Unlike many other languages, the English language does not have an official body to regulate the rules of the language.
The Académie Française, the government institution whose job it is to protect the French language, can declare that official government documents, schoolteachers, and the media must avoid using words like hashtag (the official recommendation is mot-dièse which is actually the musical symbol for a sharp note).
While there are similar institutions for Spanish, Russian, Arabic, and other languages, there is no such governing body for the English language. This means that English is quicker to adopt new words, while French speakers are forced to break linguistic law when they want to say email instead of adresse de courrier électronique.
While standard English is defined by the American Heritage Dictionary as "The variety of English that is generally acknowledged as the model for the speech and writing of educated speakers," the usage note identifies a problem with the definition, saying that it is "the term is highly elastic and variable, since what counts as Standard English will depend on both the locality and the particular varieties that Standard English is being contrasted with."
This is important to consider because many of our international students will have exposure to other varieties of the English language.
While English is the de facto language in the United States, it is NOT the official language of the USA. When the founders met at the Continental Congress, there was debate over whether to declare English the official language. Dr. Wayne Wright, professor of language and literacy at Purdue, explains their reasoning for rejecting the proposal, “English was pretty much the dominant language of the United States at the time so there really wasn't a need to protect it. And they didn't want to offend their fellow Americans who helped fight for independence.”

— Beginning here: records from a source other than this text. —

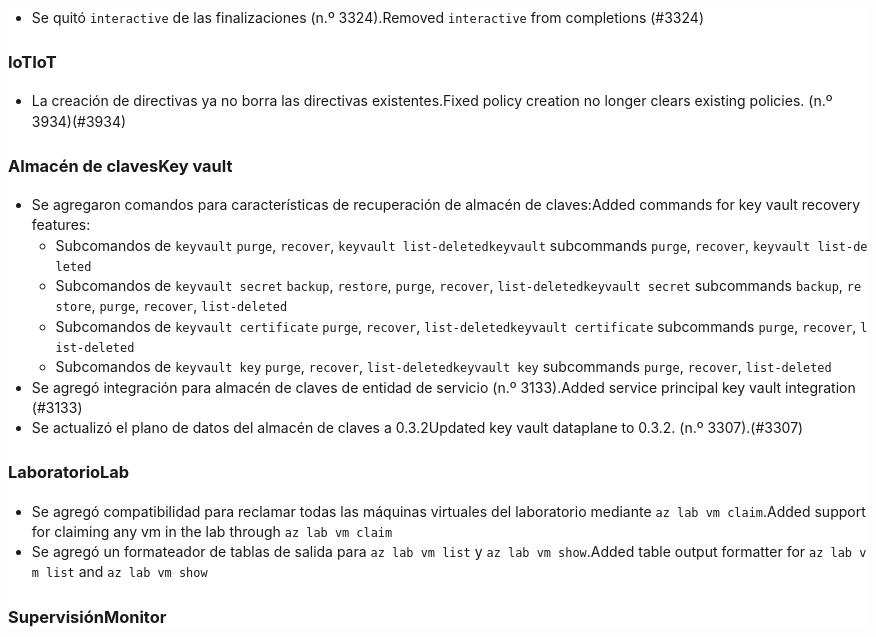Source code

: * <span data-ttu-id="30d5e-472">Se quitó `interactive` de las finalizaciones (n.º 3324).</span><span class="sxs-lookup"><span data-stu-id="30d5e-472">Removed `interactive` from completions (#3324)</span></span>

### <a name="iot"></a><span data-ttu-id="30d5e-473">IoT</span><span class="sxs-lookup"><span data-stu-id="30d5e-473">IoT</span></span>

* <span data-ttu-id="30d5e-474">La creación de directivas ya no borra las directivas existentes.</span><span class="sxs-lookup"><span data-stu-id="30d5e-474">Fixed policy creation no longer clears existing policies.</span></span> <span data-ttu-id="30d5e-475">(n.º 3934)</span><span class="sxs-lookup"><span data-stu-id="30d5e-475">(#3934)</span></span>

### <a name="key-vault"></a><span data-ttu-id="30d5e-476">Almacén de claves</span><span class="sxs-lookup"><span data-stu-id="30d5e-476">Key vault</span></span>

* <span data-ttu-id="30d5e-477">Se agregaron comandos para características de recuperación de almacén de claves:</span><span class="sxs-lookup"><span data-stu-id="30d5e-477">Added commands for key vault recovery features:</span></span>
  * <span data-ttu-id="30d5e-478">Subcomandos de `keyvault` `purge`, `recover`, `keyvault list-deleted`</span><span class="sxs-lookup"><span data-stu-id="30d5e-478">`keyvault` subcommands `purge`, `recover`, `keyvault list-deleted`</span></span>
  * <span data-ttu-id="30d5e-479">Subcomandos de `keyvault secret` `backup`, `restore`, `purge`, `recover`, `list-deleted`</span><span class="sxs-lookup"><span data-stu-id="30d5e-479">`keyvault secret` subcommands `backup`, `restore`, `purge`, `recover`, `list-deleted`</span></span>
  * <span data-ttu-id="30d5e-480">Subcomandos de `keyvault certificate` `purge`, `recover`, `list-deleted`</span><span class="sxs-lookup"><span data-stu-id="30d5e-480">`keyvault certificate` subcommands `purge`, `recover`, `list-deleted`</span></span>
  * <span data-ttu-id="30d5e-481">Subcomandos de `keyvault key` `purge`, `recover`, `list-deleted`</span><span class="sxs-lookup"><span data-stu-id="30d5e-481">`keyvault key` subcommands `purge`, `recover`, `list-deleted`</span></span>
* <span data-ttu-id="30d5e-482">Se agregó integración para almacén de claves de entidad de servicio (n.º 3133).</span><span class="sxs-lookup"><span data-stu-id="30d5e-482">Added service principal key vault integration (#3133)</span></span>
* <span data-ttu-id="30d5e-483">Se actualizó el plano de datos del almacén de claves a 0.3.2</span><span class="sxs-lookup"><span data-stu-id="30d5e-483">Updated key vault dataplane to 0.3.2.</span></span> <span data-ttu-id="30d5e-484">(n.º 3307).</span><span class="sxs-lookup"><span data-stu-id="30d5e-484">(#3307)</span></span>

### <a name="lab"></a><span data-ttu-id="30d5e-485">Laboratorio</span><span class="sxs-lookup"><span data-stu-id="30d5e-485">Lab</span></span>

* <span data-ttu-id="30d5e-486">Se agregó compatibilidad para reclamar todas las máquinas virtuales del laboratorio mediante `az lab vm claim`.</span><span class="sxs-lookup"><span data-stu-id="30d5e-486">Added support for claiming any vm in the lab through `az lab vm claim`</span></span>
* <span data-ttu-id="30d5e-487">Se agregó un formateador de tablas de salida para `az lab vm list` y `az lab vm show`.</span><span class="sxs-lookup"><span data-stu-id="30d5e-487">Added table output formatter for `az lab vm list` and `az lab vm show`</span></span>

### <a name="monitor"></a><span data-ttu-id="30d5e-488">Supervisión</span><span class="sxs-lookup"><span data-stu-id="30d5e-488">Monitor</span></span>
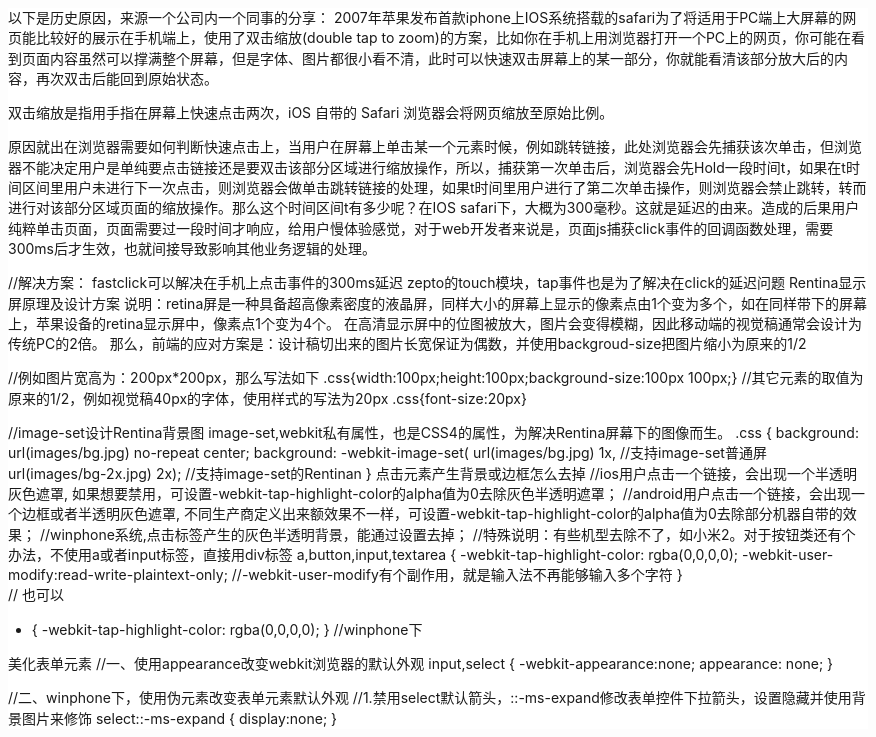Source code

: 以下是历史原因，来源一个公司内一个同事的分享：
2007年苹果发布首款iphone上IOS系统搭载的safari为了将适用于PC端上大屏幕的网页能比较好的展示在手机端上，使用了双击缩放(double tap to zoom)的方案，比如你在手机上用浏览器打开一个PC上的网页，你可能在看到页面内容虽然可以撑满整个屏幕，但是字体、图片都很小看不清，此时可以快速双击屏幕上的某一部分，你就能看清该部分放大后的内容，再次双击后能回到原始状态。

双击缩放是指用手指在屏幕上快速点击两次，iOS 自带的 Safari 浏览器会将网页缩放至原始比例。

原因就出在浏览器需要如何判断快速点击上，当用户在屏幕上单击某一个元素时候，例如跳转链接<a href="#"></a>，此处浏览器会先捕获该次单击，但浏览器不能决定用户是单纯要点击链接还是要双击该部分区域进行缩放操作，所以，捕获第一次单击后，浏览器会先Hold一段时间t，如果在t时间区间里用户未进行下一次点击，则浏览器会做单击跳转链接的处理，如果t时间里用户进行了第二次单击操作，则浏览器会禁止跳转，转而进行对该部分区域页面的缩放操作。那么这个时间区间t有多少呢？在IOS safari下，大概为300毫秒。这就是延迟的由来。造成的后果用户纯粹单击页面，页面需要过一段时间才响应，给用户慢体验感觉，对于web开发者来说是，页面js捕获click事件的回调函数处理，需要300ms后才生效，也就间接导致影响其他业务逻辑的处理。

//解决方案：
fastclick可以解决在手机上点击事件的300ms延迟
zepto的touch模块，tap事件也是为了解决在click的延迟问题
Rentina显示屏原理及设计方案
说明：retina屏是一种具备超高像素密度的液晶屏，同样大小的屏幕上显示的像素点由1个变为多个，如在同样带下的屏幕上，苹果设备的retina显示屏中，像素点1个变为4个。
在高清显示屏中的位图被放大，图片会变得模糊，因此移动端的视觉稿通常会设计为传统PC的2倍。
那么，前端的应对方案是：设计稿切出来的图片长宽保证为偶数，并使用backgroud-size把图片缩小为原来的1/2

//例如图片宽高为：200px*200px，那么写法如下
.css{width:100px;height:100px;background-size:100px 100px;}
//其它元素的取值为原来的1/2，例如视觉稿40px的字体，使用样式的写法为20px
.css{font-size:20px}

//image-set设计Rentina背景图
image-set,webkit私有属性，也是CSS4的属性，为解决Rentina屏幕下的图像而生。
.css {
	background: url(images/bg.jpg) no-repeat center;
	background: -webkit-image-set(
	url(images/bg.jpg) 1x,     //支持image-set普通屏
	url(images/bg-2x.jpg) 2x); //支持image-set的Rentinan
}
点击元素产生背景或边框怎么去掉
//ios用户点击一个链接，会出现一个半透明灰色遮罩, 如果想要禁用，可设置-webkit-tap-highlight-color的alpha值为0去除灰色半透明遮罩；
//android用户点击一个链接，会出现一个边框或者半透明灰色遮罩, 不同生产商定义出来额效果不一样，可设置-webkit-tap-highlight-color的alpha值为0去除部分机器自带的效果；
//winphone系统,点击标签产生的灰色半透明背景，能通过设置<meta name="msapplication-tap-highlight" content="no">去掉；
//特殊说明：有些机型去除不了，如小米2。对于按钮类还有个办法，不使用a或者input标签，直接用div标签
a,button,input,textarea { 
	-webkit-tap-highlight-color: rgba(0,0,0,0); 
	-webkit-user-modify:read-write-plaintext-only; //-webkit-user-modify有个副作用，就是输入法不再能够输入多个字符
}   
// 也可以 
* { -webkit-tap-highlight-color: rgba(0,0,0,0); }
//winphone下
<meta name="msapplication-tap-highlight" content="no">
美化表单元素
//一、使用appearance改变webkit浏览器的默认外观
input,select { -webkit-appearance:none; appearance: none; }

//二、winphone下，使用伪元素改变表单元素默认外观
//1.禁用select默认箭头，::-ms-expand修改表单控件下拉箭头，设置隐藏并使用背景图片来修饰
select::-ms-expand { display:none; }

English is much more than language. This is true with any language, but it is especially true because of the global nature of English, and its status as a lingua franca. With so many varieties of English co-existing and mixing, it becomes much more difficult to pin the language to any single place, culture, or group.
In the end, it basically belongs to everyone who uses it. Each group just gets to decide its own norms and standards. And those norms and standards are a reflection of culture, power, politics, economics, group dynamics, and ownership.
We don't need to take the global perspective of English to consider these issues. For the sake of our students, we can bring it home to Memphis. Ask yourself how English differs in your various social settings. Who uses what language and what does it say about what groups they belong to or are excluded from? Imagine navigating that while also dealing with English as a second or a third language.
Well-intentioned individuals who genuinely support immigrants and their children, may regard them as deficient linguistically and subsequently assume and judge them as inferior intellectually, professionally, morally, and/or spiritually
Sad news for the native speakers wanting to assert dominance, native English speakers are outnumbered 3 to 1. This calls into question what it means to be a "native" speaker and what it means to own a language. My own son first spoke Arabic and French to his mother, attended his first school in Chinese, and switched almost completely to English at 5 years old. Because of his whiteness, he will automatically be considered a native speaker, but his personal history says differently.
Our international students arrive in the US at various stages of their English language development, and some may never lose certain markers of their first languages, but they all become part owners of the language.